B.C., Prince George Citizen — Two new cases of COVID-19 were confirmed in the Northern Health area on Thursday, and one additional patient was hospitalized and in critical care.

B.C. provincial health officer Dr Bonnie Henry announced 29 new cases of the disease across B.C., bringing the total number of cases since the beginning of the pandemic to 1,824. A total of 103 people were hospitalized across B.C., including 44 in critical care.

Three of the hospitalized COVID-19 patients were in the Northern Health region, Health Minister Adrian Dix said. All three are in critical care, according to data from the B.C. Centre for Disease Control.

On Wednesday only two people – both in critical care – were hospitalized for COVID-19 in northern B.C.

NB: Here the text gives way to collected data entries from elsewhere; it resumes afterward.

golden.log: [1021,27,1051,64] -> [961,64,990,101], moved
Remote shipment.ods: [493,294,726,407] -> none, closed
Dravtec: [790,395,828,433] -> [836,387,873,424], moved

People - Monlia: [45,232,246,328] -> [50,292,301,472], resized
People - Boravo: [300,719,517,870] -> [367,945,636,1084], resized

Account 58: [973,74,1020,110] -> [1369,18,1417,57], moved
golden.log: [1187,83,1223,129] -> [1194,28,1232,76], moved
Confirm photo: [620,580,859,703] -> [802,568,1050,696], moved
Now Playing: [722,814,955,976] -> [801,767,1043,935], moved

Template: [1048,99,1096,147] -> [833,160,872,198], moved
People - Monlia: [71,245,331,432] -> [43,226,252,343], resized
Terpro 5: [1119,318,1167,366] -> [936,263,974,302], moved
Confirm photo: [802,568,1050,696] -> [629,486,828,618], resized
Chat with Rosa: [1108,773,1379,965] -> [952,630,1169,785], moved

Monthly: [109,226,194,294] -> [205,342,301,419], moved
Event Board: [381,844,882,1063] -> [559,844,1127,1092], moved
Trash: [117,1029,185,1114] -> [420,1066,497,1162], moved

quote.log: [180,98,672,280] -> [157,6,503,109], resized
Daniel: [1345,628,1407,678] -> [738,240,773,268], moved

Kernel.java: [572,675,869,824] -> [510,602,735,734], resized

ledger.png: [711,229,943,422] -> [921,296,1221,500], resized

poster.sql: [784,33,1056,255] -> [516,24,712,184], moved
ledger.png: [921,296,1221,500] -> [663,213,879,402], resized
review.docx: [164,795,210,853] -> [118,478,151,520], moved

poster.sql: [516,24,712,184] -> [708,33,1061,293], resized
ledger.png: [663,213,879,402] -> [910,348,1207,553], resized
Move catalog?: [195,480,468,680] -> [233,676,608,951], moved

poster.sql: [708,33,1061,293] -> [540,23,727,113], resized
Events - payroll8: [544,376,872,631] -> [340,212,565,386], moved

“We’ve had another community outbreak in the Superior Poultry plant in Coquitlam. Two cases have been identified so far, but there is an ongoing investigation by Fraser Health,” Henry said. “This is a sister plant to the United Poultry plant where we had an outbreak earlier this week. There was some people working in both places, or moving between both places.”

Four additional people died from COVID-19 in the province on Thursday, bringing the total death toll of the pandemic in the province to 94. As of Thursday, there had been no deaths in the Northern Health region linked to the disease.

As of Thursday, 1,092 people in B.C. had fully recovered from COVID-19 including 33 people in the Northern Health region, according to B.C. CDC data.

Henry said her department has developed a new public health order applying to the forestry, natural resources, agriculture and aquaculture sectors that was expected to be released this week.

Henry said the order is based on the experiences and information gathered from essential industries operating in B.C. and observation of what is happening in other jurisdictions, including Alberta.

“We are taking those learnings and applying them as we go forward in British Columbia,” Henry said. “We’ve seen in places that had it relatively under control, it can rapidly explode again.”

It’s important to get people and the economy working again, Dix said, but it has to be done carefully.

“These are important changes and they reflect what we’re doing in British Columbia, using public health orders to allow people to work safely,” he said. “It requires responsibility on the part of employers and employees. We need to reboot B.C. without rebooting the virus.”